A tool that satisfies those common requirements would be invaluable to a data engineer. One such tool is Apache NiFi, an application that allows data engineers to create directed graphs of data flows using an intuitive web interface. Through NiFi’s construct called a processor, data can be ingested, manipulated, and persisted. Data and software engineers no longer have to write custom code to implement data pipelines. With Apache NiFi, creating a pipeline is as simple as dragging and dropping processors onto its canvas and applying appropriate configuration.
To help illustrate the capabilities of Apache NiFi, a recent project required translating documents, existing in an Apache Kafka topic, of varying languages into a single language. The pipeline required consuming the documents from the topic, determining the language of each document, and selecting the appropriate translation service. Apache NiFi’s ConsumeKafka processor handled the ingestion of documents, an InvokeHttpProcessor powered the webservice request to determine the document’s source language, and a RouteOnAttribute processor directed the flow based on the document’s language to the appropriate InvokeHttpProcessor that sent the text to a translation service.
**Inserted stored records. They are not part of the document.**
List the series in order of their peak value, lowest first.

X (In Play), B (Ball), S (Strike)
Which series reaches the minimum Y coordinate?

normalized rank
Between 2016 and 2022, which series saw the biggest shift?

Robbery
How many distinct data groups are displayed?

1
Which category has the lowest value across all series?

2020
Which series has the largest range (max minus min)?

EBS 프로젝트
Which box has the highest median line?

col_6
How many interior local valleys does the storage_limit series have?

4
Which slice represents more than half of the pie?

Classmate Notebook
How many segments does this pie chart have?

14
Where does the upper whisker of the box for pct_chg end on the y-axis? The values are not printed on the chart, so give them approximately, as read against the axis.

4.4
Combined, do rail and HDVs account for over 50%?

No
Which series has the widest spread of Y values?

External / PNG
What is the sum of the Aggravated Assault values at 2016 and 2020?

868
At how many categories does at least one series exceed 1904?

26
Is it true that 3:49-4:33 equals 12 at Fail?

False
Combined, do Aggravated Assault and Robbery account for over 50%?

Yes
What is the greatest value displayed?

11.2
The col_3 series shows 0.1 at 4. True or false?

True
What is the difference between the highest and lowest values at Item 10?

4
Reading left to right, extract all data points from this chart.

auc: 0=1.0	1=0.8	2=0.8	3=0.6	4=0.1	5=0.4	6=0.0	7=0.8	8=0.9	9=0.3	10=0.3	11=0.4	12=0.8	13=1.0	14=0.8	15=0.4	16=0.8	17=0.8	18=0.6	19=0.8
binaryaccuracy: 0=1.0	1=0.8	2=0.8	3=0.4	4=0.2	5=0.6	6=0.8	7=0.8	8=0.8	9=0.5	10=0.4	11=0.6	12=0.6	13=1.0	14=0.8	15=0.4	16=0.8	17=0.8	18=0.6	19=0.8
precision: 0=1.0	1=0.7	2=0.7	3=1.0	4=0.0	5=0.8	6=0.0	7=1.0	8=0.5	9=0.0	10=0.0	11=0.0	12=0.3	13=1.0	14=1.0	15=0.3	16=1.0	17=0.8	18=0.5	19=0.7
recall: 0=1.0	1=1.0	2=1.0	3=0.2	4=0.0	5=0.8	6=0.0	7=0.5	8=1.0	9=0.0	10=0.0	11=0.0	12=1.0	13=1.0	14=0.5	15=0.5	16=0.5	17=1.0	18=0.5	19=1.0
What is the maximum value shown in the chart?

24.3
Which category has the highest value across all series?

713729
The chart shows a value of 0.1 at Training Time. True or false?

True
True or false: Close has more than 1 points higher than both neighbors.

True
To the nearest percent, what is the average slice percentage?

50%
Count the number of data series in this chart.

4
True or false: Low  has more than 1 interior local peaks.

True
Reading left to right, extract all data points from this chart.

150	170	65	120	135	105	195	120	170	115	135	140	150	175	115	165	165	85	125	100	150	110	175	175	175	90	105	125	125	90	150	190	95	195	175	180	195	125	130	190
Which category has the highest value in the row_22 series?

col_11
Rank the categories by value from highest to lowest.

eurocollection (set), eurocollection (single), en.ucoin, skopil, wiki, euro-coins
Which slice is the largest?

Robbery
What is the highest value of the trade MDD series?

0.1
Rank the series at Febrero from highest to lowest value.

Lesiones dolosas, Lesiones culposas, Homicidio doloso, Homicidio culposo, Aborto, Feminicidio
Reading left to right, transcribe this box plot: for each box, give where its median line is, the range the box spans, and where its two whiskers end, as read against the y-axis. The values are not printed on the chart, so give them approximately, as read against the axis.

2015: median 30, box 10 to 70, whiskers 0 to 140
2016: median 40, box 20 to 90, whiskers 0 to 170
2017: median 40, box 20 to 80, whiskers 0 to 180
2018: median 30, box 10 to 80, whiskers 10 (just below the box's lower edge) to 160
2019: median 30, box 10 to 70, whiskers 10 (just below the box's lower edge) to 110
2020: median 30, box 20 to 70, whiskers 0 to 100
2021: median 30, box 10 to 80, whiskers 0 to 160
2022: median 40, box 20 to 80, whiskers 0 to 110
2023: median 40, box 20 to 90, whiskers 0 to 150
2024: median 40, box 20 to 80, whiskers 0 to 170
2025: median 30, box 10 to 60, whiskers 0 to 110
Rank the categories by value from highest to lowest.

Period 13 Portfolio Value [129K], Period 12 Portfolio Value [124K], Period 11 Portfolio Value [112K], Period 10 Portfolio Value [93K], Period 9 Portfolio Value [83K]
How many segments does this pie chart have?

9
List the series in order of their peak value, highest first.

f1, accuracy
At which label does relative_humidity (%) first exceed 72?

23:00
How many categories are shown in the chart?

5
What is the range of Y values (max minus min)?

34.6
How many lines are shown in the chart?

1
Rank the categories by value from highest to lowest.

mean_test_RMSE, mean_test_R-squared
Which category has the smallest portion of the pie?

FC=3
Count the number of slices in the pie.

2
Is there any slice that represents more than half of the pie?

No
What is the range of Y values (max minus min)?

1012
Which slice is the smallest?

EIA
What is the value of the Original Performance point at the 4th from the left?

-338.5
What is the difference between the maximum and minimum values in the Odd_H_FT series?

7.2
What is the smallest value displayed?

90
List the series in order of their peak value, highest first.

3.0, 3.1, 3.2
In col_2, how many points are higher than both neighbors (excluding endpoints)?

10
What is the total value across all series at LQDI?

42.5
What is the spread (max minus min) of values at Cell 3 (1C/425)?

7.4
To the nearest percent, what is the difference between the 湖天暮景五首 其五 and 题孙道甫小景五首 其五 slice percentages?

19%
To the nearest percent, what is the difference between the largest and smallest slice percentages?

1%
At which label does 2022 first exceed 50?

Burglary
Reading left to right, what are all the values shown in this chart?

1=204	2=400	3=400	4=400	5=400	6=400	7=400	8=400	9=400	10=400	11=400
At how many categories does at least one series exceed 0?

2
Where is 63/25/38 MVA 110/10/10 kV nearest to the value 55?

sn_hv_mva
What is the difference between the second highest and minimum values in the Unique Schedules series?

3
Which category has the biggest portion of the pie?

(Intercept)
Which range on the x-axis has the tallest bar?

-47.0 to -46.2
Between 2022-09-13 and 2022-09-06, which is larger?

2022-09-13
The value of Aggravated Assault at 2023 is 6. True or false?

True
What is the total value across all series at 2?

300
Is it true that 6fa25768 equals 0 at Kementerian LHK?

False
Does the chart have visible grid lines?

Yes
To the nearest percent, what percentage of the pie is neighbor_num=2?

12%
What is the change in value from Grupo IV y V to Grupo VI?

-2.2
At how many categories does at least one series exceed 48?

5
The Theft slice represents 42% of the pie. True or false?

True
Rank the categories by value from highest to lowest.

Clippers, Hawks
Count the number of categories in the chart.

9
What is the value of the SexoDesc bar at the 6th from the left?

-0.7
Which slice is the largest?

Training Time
The resulting translated documents were then persisted to S3.
A few years back, making a pipeline to do this would have likely required writing custom code, whether it was consuming from a queue, communicating with the language translation services, or persisting the results to a remote store. Not writing custom code also usually translates to saving time and money. Apache NiFi is one tool that should definitely exist in each data engineer’s toolbox. Like with any tool, it is important to understand NiFi’s capabilities and limitations. The Apache NiFi User Guide is a great place to start.